## DIRECTIONS
1. In the chat log about Discord and other chat services, which service does celeron55 say Amazon bought?
2. In the chat log about Discord and other chat services, shorten erle's message beginning "what i don't get about chat services" while keeping its main points.
3. Extend the chat log about Discord and other chat services with the next few messages after its final line.

## QUOTED PASSAGE

* * * * * * * * *

11:00 erle which is generally a sign of an incompetent webdev
11:00 erle like i know web development, i do it sometimes
11:00 MTDiscord <rollerozxa> "umm I don't use disckord because it is non-free 🤓"
11:01 erle ROllerozxa i wanted to try it out, but i can not register an account if my computer slows to a crawl from some assclowns probably mining bitcoins in my browser or so
11:01 lissobone umm i like to 🤓 people with whom i don't agree 🤓🤓🤓
11:01 lissobone don't try it
11:02 lissobone maybe try it with some custom client, but i still don't recommend interacting with it
11:02 celeron55 discord is like element/matrix but more polished and very proprietary
11:02 erle haha yes matrix is so damn unpolished and slow lol
11:02 lissobone the web client is just as nonfree as the desktop version
11:02 erle it's a bit funny
11:02 lissobone btw what about jami?
11:02 erle like sometimes when i want to amuse myself i used to go to the mojang bug tracker
11:02 erle but later, only the matrix bug trackers (for element and synapse) would provide humor
11:03 lissobone i'll go shopping (will return soon)
11:03 erle with bugs like ”exiting a channel with 5000 users lags the server” or so
11:03 erle (not a real bug, but the style of one)
11:03 celeron55 erle: what's your guess on which megacorporation will buy discord
11:03 erle celeron55 microsoft always buys everything
11:03 erle it will be microsoft discord before the decade is over
11:03 celeron55 yeah but amazon bought twitch. it's not always microsoft
11:03 erle i bet a single vegan burger on it
11:04 MTDiscord <rollerozxa> I'm gonna make a wild guess... yahoo
11:04 erle also microsoft has no real chat service right now, do they?
11:04 erle i mean they killed emesen!
11:04 celeron55 but yes, microsoft is a pretty good guess
11:04 erle have you seen the new github slogan lol
11:04 celeron55 they have a gaming platform with xbox and minecraft and all, and discord is targeted toward that
11:04 erle >  The AI-powered developer platform to build, scale, and deliver secure software.
11:05 erle like yeah, when i think github, i think “AI” and “secure” LOLOL
11:05 erle also thebiggest button above the fold is “start a free enterprise trial”
11:06 celeron55 the github landing page when not logged in is like a frigging movie
11:06 erle yeah lol
11:06 MTDiscord <rollerozxa> also yeah, the discord webapp is average modern webdev slop, literally scrolling in discord channels would lag
11:06 muurkha can you imagine if Microsoft was hosting both Minetest's source control system and Minetest's official chat system?
11:06 MTDiscord <rollerozxa> (on my old computer)
11:06 muurkha and decided it infringed Minecraft's copyright
11:07 erle what i don't get about chat services … besides whatsapp and the numerous other things using xmpp or being derived from xmpp (nintendo switch, fortnite, EA origin) – everything not built on xmpp has AMAZINGLY shitty bugs
11:07 erle like you are on a train and go through a tunnel and your message gets delivered thrice or not at all
11:07 erle a simple monotonous counter at each end makes computers handle that
11:07 muurkha that's kind of the fault of the XMPP protocol
11:07 erle but still stuff like slack and discord and so on have these bugs
11:08 celeron55 discord feels pretty reliable though. doesn't help with the fact that it's proprietary thoguh
11:08 muurkha Slack and Discord and Matrix have the freedom to change the protocol to fix them
11:08 muurkha IRC and XMPP don't
11:08 erle muurkha how is it the fault of xmpp if xmpp has none of these bugs and the others have all these bugs?

* * * * * * * * *

## EXERCISE DATA
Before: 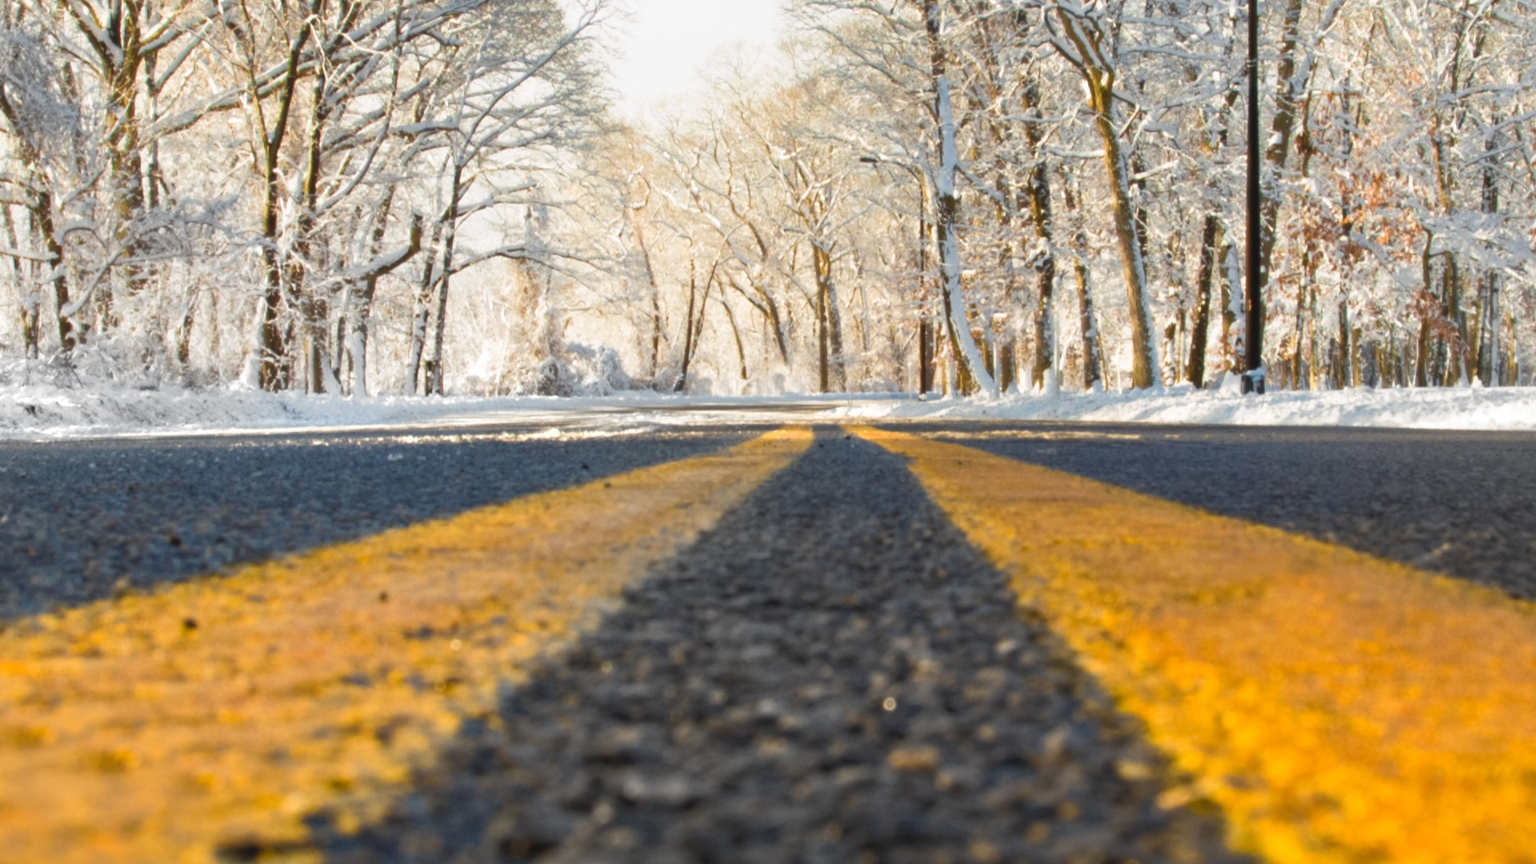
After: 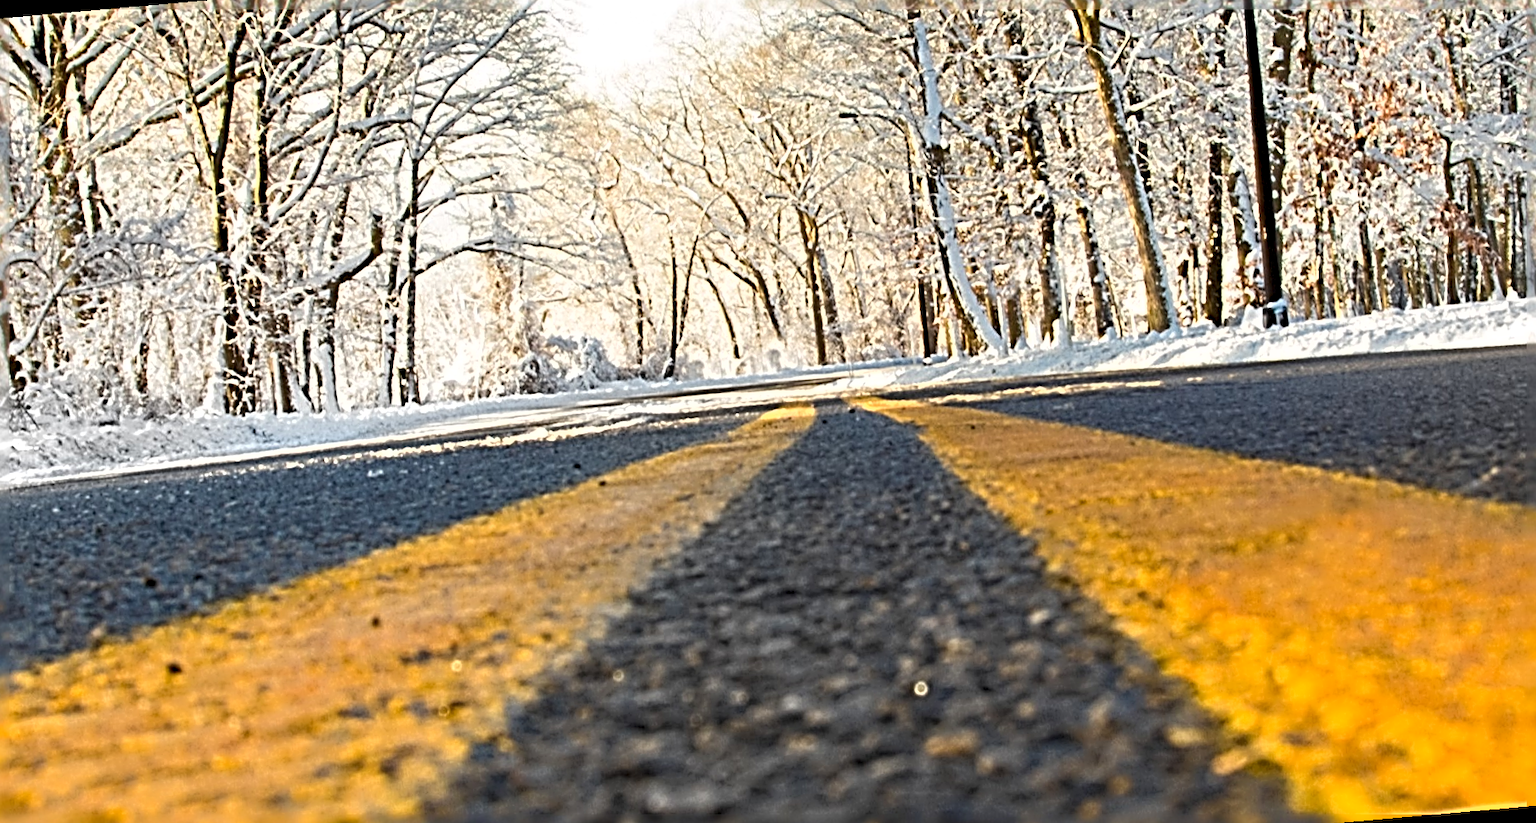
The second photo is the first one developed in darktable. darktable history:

* * * * * * * * *

## TASK ANSWERS
1. Twitch.

2. Apart from WhatsApp and the many services built on or derived from XMPP (Nintendo Switch, Fortnite, EA Origin), every chat service not built on XMPP has remarkably bad bugs.

3.
11:08 muurkha IRC has the same problem
11:08 erle muurkha xmpp pretty much evolves, but i think you don't get the point i was making here
11:08 muurkha you can work around it using a bouncer
11:09 erle muurkha i was complaining that everything built on xmpp has proper stream management and everything not makes the same stupid mistakes that can be already solved even without xmpp (in theory)
11:09 erle like i bet you know how to make a chat client with at-most-once-delivery semantics. uh, send an id for each message or so.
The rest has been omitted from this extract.